3 saat 17 dakikalık ‘Kuru Otlar Üstüne’nin yedi saatlik kamera arkası belgeseli
Nuri Bilge Ceylan'ın ödüllü filmi 'Kuru Otlar Üstüne' İngiltere'de gösterime girdi. The Times'tan gelen olumlu eleştirinin ardından bu kez de The Guardian filmi övdü: "Zengin, sürükleyici ve beklenmedik olaylarla dolu bir Türk destanı."
Prömiyerini Cannes Film Festivali’nde yapan ve katıldığı pek çok festivalden ödülle dönen ‘Kuru Otlar Üstüne’yi uzun süre önce izlemiş, yorumlarımızı yapmış ve filmi hafızalarımıza atmış olabiliriz. Ancak film geçen hafta İngiltere’de gösterime girdi. The Times’da yayımlanan övgü dolu bir yazının ardından filmin son analizi The Guardian’dan geldi.

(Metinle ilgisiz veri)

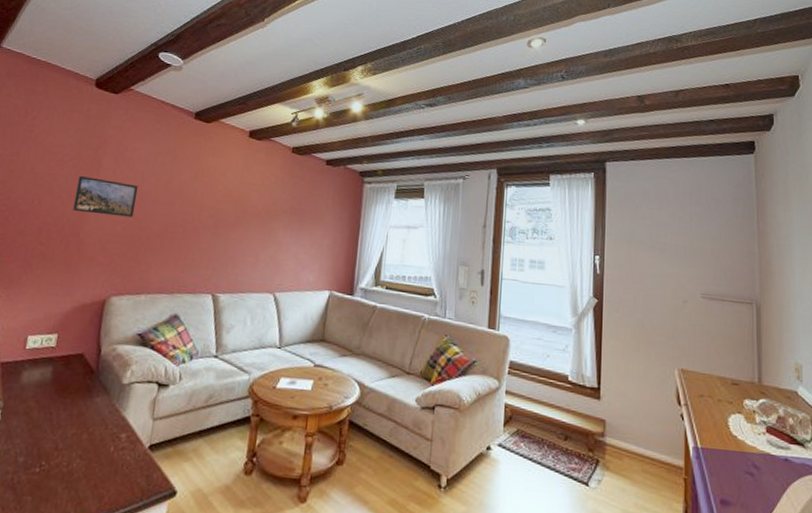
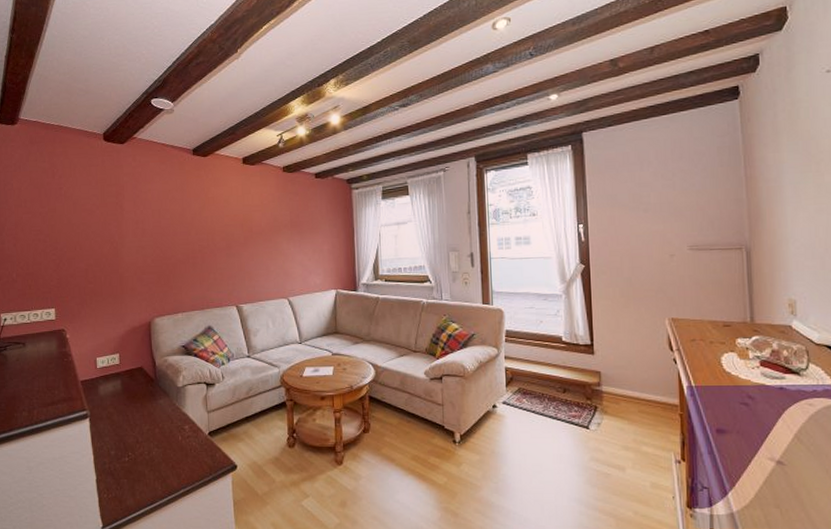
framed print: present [72,176,139,218] -> none [107,220,159,252]

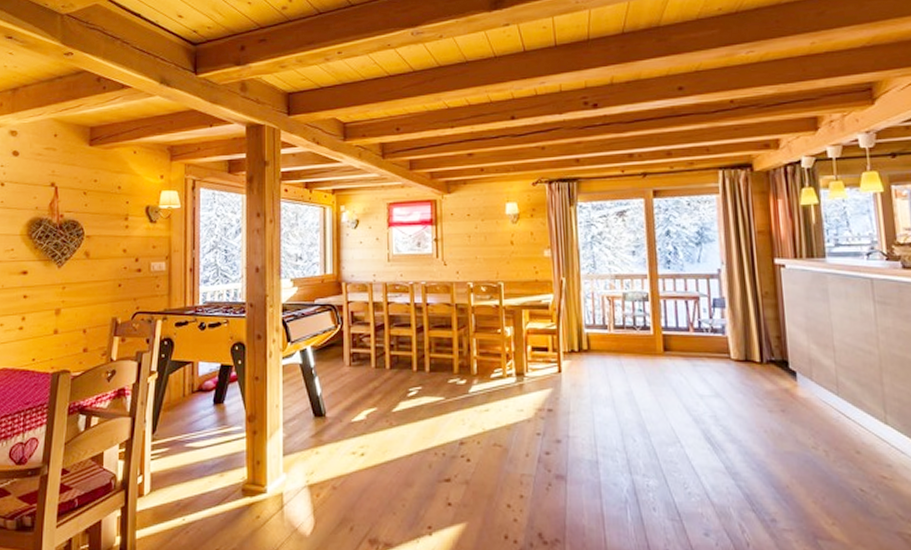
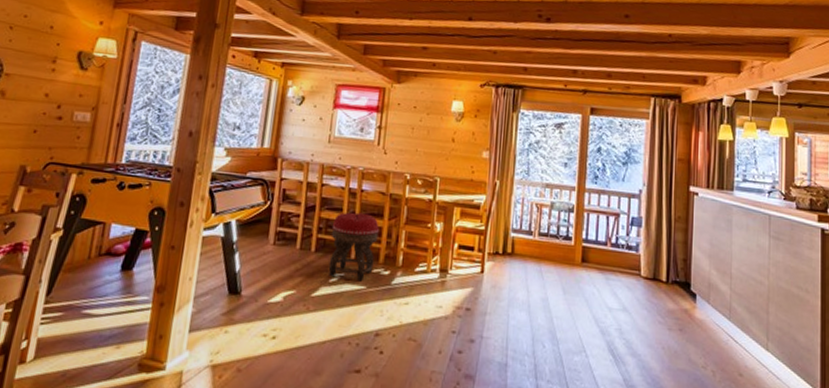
footstool: none [402,326,450,393] -> present [328,212,379,282]

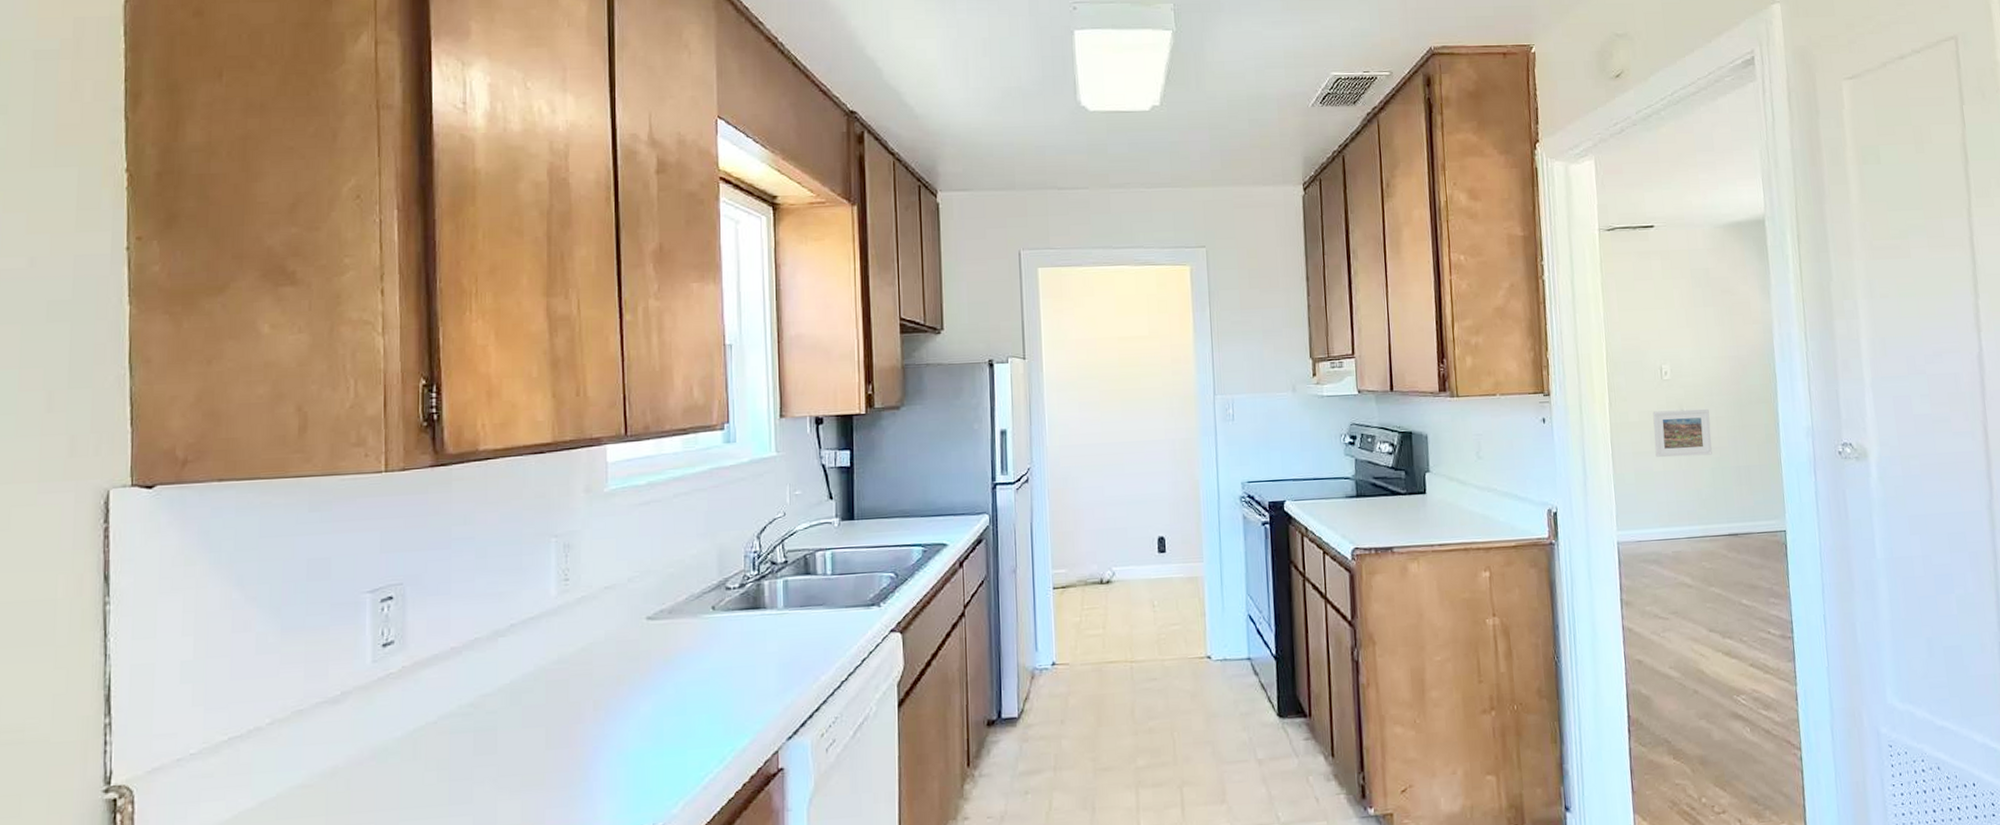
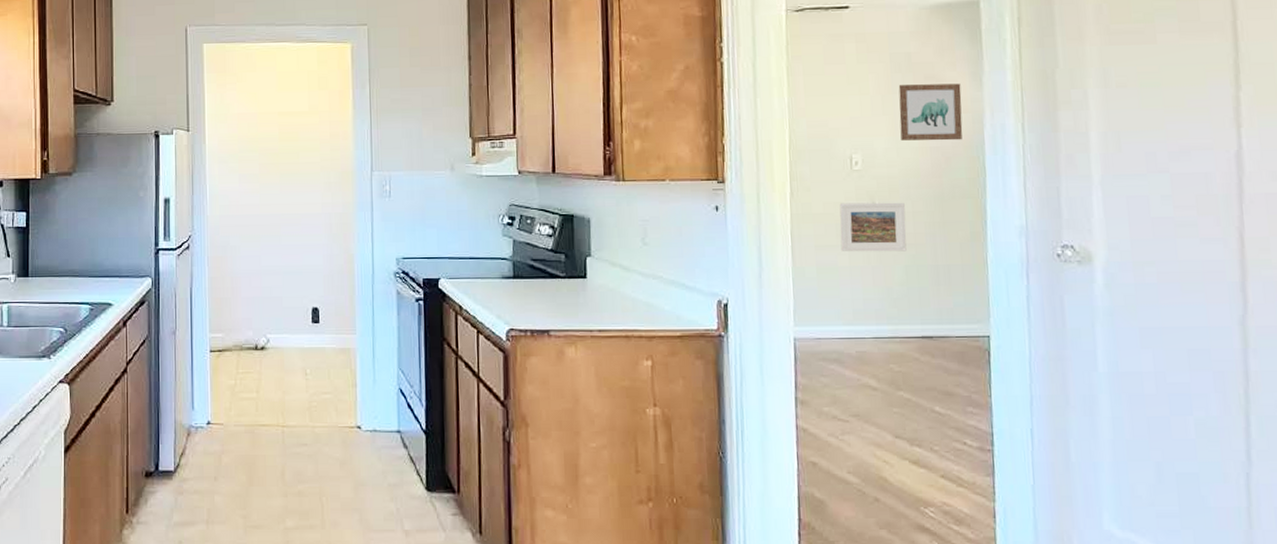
wall art: none [1699,296,1756,351] -> present [898,83,963,141]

Wendy Ide kaleme aldığı yazıda filmi “Nuri Bilge Ceylan’ın göz alıcı ve güzel performanslarla dolu üç buçuk saatlik masalında bir köy öğretmeni uygunsuz davranışla suçlanıyor” diyerek özetliyor. Sonrasında övgüler sıralanıyor. Filmin üç saatlik süresine rağmen “zengin ve sürükleyici bir izleme deneyimi sağladığı” vurgulanıyor. Zaten başlıkta da filme övgü var: “Zengin, sürükleyici ve beklenmedik olaylarla dolu bir Türk destanı.”
Yazıda film hakkında yapılan yorum şöyle:
“Nuri Bilge Ceylan’ın son filminde neredeyse üç buçuk saat boyunca yavaş bir tempo hüküm sürüyor. Okul öğretmeni Samet’in (Deniz Celiloğlu) portresi yönetmenin önceki filmlerinden, örneğin ‘Kış Uykusu’ ve ‘Bir Zamanlar Anadolu’da’dan tanıdık bir yaklaşımla katmanlı olarak inşa edilmiş. Yavaş yavaş karmaşıklığı ve iç hesaplaşmaları ortaya çıkıyor. En sonunda da tamamen ahlaksız bir birey olduğu…
Filmde müzikler neredeyse bilinçaltı düzeyinde geri planda tutulmuş, diğer sesler öne çıkarılmış. Ancak çoğunlukla Ceylan’ın önceki çalışmalarındaki gibi diyaloglarla – sayfalarca diyalogla, uzun çekimlerle – ilerliyor film. Aslında daha sıkı bir kurguyla kesilebilecek sahneler var. Ancak yine de dolgun ve roman tadında yazımı ve elbette performansların olağanüstü kalitesiyle zengin ve sürükleyici bir izleme deneyimi sunuyor.
Ancak en cesur ve beklenmedik olan şey, Ceylan’ın bizi yaklaşık üçte ikilik kısmında cüretkar ve dördüncü duvarı yıkan bir cihazla bu deneyimden sarsarak çıkarmaya karar vermesi. Aldatma ve yalanlarla uğraşan bir film aniden perdeyi geri çekiyor ve bizi başka bir yapay katmanla yüzleştiriyor. Bu ya parlak bir biçimsel provokasyon ya da sadece Ceylan’ın önceki 20 dakikalık felsefi tartışmada uyuyakalanlara yaptığı bir şaka.”